*Tarefas a realizar*.
1) No trecho sobre o livro de Faulkner, reescreva a parte que começa em "A terceira parte é" e termina em "pelo irascível Jason.", trocando "bálsamo" por "alívio".
2) Responda com base no trecho sobre o livro de Faulkner:
(a) Sob o ponto de vista de quem é contada a terceira parte?
(b) Que sentimentos formam o tom dessa seção?
(c) Segundo a citação da Parte IV, quando as pessoas costumam transformar a irrealidade em um fato incontestável?

*Trecho fornecido*.
----
A terceira parte é sob o ponto de vista de outro irmão, Jason Compson, cuja vida lhe reservou algumas frustrações em relação aos esforços da família. Fúria, ódio e medo formam o tom dessa seção, que traz um personagem perturbado pela ganância e pela amargura. Também é uma parte bastante confortante, pois Faulkner retoma a pontuação e a narrativa linear, o que nessa altura do campeonato pode ser interpretado como um bálsamo! Eu adorei o personagem do Jason, normalmente o mais odiado, mas foi só na terceira parte que as coisas passaram a fazer sentido na história, então vem daí minha simpatia pelo irascível Jason.

“O senhor engana até mesmo um que é tão espero que nem ele dá conta da esperteza dele mesmo.”


PARTE IV

“… fazendo da irrealidade uma possibilidade, depois uma probabilidade, e por fim um fato incontestável, como costumam fazer as pessoas quando seus desejos se transformam em palavras.”
----
*Material*.
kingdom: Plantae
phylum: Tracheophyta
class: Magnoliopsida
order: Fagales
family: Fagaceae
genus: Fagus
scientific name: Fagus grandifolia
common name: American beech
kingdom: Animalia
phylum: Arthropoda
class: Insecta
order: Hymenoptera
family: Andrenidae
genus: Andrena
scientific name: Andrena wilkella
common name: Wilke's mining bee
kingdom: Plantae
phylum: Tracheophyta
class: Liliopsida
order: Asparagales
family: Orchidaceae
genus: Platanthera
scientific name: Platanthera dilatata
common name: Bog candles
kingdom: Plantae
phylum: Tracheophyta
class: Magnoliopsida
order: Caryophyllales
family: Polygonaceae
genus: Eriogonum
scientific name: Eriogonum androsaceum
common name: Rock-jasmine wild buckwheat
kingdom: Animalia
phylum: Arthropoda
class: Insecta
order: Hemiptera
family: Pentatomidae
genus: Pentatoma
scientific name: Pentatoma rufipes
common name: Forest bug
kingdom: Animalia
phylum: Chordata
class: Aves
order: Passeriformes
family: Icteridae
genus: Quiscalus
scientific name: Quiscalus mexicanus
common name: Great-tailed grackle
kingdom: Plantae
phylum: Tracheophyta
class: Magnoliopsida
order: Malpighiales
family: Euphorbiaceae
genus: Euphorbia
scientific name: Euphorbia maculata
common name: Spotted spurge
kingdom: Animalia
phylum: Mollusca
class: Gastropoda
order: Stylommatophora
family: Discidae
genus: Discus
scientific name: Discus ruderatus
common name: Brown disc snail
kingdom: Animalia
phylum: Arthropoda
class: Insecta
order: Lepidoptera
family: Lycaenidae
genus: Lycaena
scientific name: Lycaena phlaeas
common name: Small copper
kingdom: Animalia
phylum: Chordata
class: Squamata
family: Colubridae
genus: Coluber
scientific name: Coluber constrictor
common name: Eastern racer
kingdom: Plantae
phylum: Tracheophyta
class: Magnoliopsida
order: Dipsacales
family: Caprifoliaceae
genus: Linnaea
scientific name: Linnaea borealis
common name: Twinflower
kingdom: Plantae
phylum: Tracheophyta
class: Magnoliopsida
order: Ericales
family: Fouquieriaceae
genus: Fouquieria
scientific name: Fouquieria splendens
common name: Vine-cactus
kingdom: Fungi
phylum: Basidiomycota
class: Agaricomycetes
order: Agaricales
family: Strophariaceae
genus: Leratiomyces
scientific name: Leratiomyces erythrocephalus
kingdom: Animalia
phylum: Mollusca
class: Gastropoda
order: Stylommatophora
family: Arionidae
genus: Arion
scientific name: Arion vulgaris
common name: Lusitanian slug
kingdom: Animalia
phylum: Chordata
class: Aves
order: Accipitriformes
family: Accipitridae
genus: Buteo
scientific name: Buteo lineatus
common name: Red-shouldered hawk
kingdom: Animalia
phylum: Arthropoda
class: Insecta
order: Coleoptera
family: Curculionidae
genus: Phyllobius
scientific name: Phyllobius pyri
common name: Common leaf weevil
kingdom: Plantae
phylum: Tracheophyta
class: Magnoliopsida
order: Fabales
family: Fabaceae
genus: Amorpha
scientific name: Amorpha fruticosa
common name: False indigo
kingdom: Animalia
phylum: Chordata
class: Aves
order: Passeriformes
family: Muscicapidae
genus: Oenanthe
----
*Resultados em ordem*.
1)
A terceira parte é sob o ponto de vista de outro irmão, Jason Compson, cuja vida lhe reservou algumas frustrações em relação aos esforços da família. Fúria, ódio e medo formam o tom dessa seção, que traz um personagem perturbado pela ganância e pela amargura. Também é uma parte bastante confortante, pois Faulkner retoma a pontuação e a narrativa linear, o que nessa altura do campeonato pode ser interpretado como um alívio! Eu adorei o personagem do Jason, normalmente o mais odiado, mas foi só na terceira parte que as coisas passaram a fazer sentido na história, então vem daí minha simpatia pelo irascível Jason.

2)
(a) Sob o ponto de vista de Jason Compson, outro irmão.
(b) Fúria, ódio e medo.
(c) Quando seus desejos se transformam em palavras.